Les dénominations de « muet », « caduc », « instable » ou « féminin » font référence à sa particularité d’être susceptible de disparaître, selon des règles que, pour la conversation courante, on peut représenter dans le tableau IV, qui donne les conditions de sa réalisation :

TABLEAU IV
 Prononciation
facultative
Prononciation
réalisée
Prononciation
non réalisée
initialeaprès une seule
consonne :
je veux
ne viens pas
● après deux consonnes :
prenez
● dans le pronom interrogatif que :
que voulez-vous ?

● dans les cas d’oppositions :
dehors/dors
le hêtre/l’être
jamais
intérieur
de mot et
intérieur
de groupe
rythmique
dépend du styleaprès deux consonnes
prononcées :
il me dit [ilmədi]
justement [ʒystəmɑ̃]
une petite [ynpətit]
après une seule
consonne
prononcée :
samedi [samdi]
la petite [laptit]
finalejamaisdans les mots ce,
le
et parce que accentués :
prends-le
sur ce
toujours :
il aime [ilɛm]
robe rouge [ʁɔbʁuʒ]

Quand plusieurs [ə] se suivent, les règles qui s’appliquent sont les suivantes : 1) en début de groupe rythmique, on prononce généralement le premier, et on supprime le second : je le sais ([ʒəlsɛ], qui peut aussi se prononcer [ʒləsɛ]); 2) certains groupes figés se prononcent toujours de la même façon : parce que [paʁskə], je ne [ʒən], je te [ʃtə], ce que [skə]…; 3) à l’intérieur d’un groupe rythmique, la règle qui s’applique est celle du tableau IV, en fonction du nombre de consonnes qui précèdent le [ə].

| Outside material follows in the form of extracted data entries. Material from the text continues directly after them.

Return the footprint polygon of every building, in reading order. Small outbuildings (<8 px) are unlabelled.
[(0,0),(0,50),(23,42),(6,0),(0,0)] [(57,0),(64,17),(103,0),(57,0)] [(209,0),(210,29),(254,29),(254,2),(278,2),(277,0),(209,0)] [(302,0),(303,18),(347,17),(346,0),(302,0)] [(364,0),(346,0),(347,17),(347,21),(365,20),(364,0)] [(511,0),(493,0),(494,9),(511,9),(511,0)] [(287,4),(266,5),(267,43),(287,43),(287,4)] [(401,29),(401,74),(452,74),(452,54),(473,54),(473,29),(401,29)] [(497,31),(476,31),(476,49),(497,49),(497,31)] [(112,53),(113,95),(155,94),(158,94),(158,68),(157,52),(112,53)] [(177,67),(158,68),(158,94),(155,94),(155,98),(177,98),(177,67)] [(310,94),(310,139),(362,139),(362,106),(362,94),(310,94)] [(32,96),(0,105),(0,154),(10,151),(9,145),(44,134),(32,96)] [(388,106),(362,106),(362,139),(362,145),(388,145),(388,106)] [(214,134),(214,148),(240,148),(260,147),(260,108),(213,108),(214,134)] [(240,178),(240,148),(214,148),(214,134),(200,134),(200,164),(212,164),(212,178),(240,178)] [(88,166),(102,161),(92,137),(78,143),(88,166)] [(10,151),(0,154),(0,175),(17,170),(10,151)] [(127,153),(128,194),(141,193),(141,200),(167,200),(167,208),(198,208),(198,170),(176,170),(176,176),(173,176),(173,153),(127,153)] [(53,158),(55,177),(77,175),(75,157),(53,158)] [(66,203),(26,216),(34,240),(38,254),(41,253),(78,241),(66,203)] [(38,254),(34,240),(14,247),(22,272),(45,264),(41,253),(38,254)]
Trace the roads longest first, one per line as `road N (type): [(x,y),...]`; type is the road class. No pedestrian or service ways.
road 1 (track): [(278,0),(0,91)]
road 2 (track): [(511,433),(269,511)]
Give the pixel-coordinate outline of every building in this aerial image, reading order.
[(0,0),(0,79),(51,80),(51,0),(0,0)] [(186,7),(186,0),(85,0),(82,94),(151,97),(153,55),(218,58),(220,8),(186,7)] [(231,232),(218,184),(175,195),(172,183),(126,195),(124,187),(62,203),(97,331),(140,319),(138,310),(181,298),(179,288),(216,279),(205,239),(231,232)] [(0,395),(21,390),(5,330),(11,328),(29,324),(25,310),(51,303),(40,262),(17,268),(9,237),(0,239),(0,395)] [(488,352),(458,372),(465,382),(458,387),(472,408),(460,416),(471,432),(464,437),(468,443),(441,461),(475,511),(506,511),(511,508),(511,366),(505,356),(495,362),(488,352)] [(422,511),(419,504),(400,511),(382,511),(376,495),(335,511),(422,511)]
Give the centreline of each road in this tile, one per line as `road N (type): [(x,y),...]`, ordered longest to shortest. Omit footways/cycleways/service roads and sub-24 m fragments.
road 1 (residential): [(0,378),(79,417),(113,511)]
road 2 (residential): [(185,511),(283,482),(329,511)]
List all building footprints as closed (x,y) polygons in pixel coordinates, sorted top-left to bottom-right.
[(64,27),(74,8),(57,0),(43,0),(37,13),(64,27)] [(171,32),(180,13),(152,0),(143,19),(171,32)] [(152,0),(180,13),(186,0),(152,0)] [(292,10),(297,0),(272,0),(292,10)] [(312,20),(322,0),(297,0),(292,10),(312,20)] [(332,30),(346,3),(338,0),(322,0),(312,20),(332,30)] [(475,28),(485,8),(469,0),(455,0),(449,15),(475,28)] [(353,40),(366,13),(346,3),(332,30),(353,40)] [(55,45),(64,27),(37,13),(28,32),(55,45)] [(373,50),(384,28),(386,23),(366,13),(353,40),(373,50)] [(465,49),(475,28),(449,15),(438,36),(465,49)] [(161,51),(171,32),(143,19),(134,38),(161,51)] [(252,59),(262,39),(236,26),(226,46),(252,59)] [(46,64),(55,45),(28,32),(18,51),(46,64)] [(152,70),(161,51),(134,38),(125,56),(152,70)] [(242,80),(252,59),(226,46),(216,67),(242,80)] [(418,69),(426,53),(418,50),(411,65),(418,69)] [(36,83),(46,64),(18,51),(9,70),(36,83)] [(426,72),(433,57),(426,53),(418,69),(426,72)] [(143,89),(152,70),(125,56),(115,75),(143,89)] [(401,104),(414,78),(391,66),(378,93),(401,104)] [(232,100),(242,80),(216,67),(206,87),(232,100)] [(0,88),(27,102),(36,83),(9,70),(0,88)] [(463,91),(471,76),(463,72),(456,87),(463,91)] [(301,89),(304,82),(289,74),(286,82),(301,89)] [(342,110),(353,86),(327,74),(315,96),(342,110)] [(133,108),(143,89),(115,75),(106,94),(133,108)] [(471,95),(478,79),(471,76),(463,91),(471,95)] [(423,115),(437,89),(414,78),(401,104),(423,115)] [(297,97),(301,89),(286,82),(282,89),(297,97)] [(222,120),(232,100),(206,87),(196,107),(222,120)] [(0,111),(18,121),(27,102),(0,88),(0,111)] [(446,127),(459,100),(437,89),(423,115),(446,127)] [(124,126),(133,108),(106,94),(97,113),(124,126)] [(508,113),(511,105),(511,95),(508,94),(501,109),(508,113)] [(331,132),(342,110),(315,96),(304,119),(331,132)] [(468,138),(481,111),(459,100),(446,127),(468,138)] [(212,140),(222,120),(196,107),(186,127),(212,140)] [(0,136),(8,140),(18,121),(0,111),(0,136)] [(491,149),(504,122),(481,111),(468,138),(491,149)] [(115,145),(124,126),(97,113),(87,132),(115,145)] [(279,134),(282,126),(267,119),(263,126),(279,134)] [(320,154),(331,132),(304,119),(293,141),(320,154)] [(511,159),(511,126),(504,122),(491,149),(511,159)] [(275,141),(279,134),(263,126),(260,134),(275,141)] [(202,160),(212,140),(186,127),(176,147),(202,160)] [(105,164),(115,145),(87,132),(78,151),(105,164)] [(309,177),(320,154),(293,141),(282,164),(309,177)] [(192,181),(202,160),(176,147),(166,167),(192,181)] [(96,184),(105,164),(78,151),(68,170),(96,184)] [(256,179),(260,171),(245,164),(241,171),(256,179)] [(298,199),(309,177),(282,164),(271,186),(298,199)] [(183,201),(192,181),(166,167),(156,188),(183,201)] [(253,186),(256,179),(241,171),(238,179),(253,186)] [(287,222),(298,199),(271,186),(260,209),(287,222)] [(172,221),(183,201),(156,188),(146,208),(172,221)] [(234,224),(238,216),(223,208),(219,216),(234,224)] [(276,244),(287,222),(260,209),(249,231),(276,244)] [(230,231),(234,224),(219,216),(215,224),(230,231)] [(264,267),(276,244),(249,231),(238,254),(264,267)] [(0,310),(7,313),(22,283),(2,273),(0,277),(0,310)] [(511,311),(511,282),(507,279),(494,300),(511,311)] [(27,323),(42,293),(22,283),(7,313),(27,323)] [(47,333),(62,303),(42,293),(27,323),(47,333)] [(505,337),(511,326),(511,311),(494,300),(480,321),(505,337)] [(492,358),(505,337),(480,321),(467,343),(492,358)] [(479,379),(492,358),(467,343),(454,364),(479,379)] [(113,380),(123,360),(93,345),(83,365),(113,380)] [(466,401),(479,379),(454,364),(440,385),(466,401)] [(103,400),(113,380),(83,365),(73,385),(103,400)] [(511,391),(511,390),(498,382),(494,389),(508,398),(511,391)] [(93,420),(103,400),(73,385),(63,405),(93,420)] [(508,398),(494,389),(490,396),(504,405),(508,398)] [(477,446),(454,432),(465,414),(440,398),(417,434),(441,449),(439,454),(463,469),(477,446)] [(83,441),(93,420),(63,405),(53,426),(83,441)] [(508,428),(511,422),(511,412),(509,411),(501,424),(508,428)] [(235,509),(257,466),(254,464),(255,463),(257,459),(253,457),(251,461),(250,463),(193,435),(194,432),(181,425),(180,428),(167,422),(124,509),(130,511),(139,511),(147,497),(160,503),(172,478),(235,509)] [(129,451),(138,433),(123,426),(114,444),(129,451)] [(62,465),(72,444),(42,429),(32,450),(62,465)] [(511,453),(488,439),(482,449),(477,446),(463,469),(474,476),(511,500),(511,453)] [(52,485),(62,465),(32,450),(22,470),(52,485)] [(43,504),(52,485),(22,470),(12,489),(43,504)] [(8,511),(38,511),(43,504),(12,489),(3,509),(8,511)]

Classiquement, la possibilité de chute du [ə] était soumise à la « règle des trois consonnes », tendant à éviter l’apparition de trois consonnes successives, forme évitée dans le schéma canonique du français (voir en haut). Cependant, cette règle, qui se maintient à l’intérieur d’un mot ([ɑ̃baʁkəmɑ̃]), [bʁyskəmɑ̃]), joue de moins en moins à la frontière des mots ([ynpɔʁtfɛʁme]), sauf quand interviennent des causes rythmiques, comme l’accentuation secondaire (voir PROSODIE). Celle-ci peut faire réapparaître un [ə] muet final dans un groupe de mots ou un mot composé dont le dernier élément est monosyllabique (garde-fou se prononce toujours [gaʁdəfu], alors qu’on peut dire [gaʁdbaʁjɛʁ]).

Par ailleurs, un [ə] muet « parasite » peut apparaître à des frontières de mots, pour éviter un groupe de plus de deux consonnes : souvent pour éviter un groupe de trois ([aʁkəbutɑ̃]) et très souvent pour éviter un groupe de quatre ([uʁsəblɑ̃]).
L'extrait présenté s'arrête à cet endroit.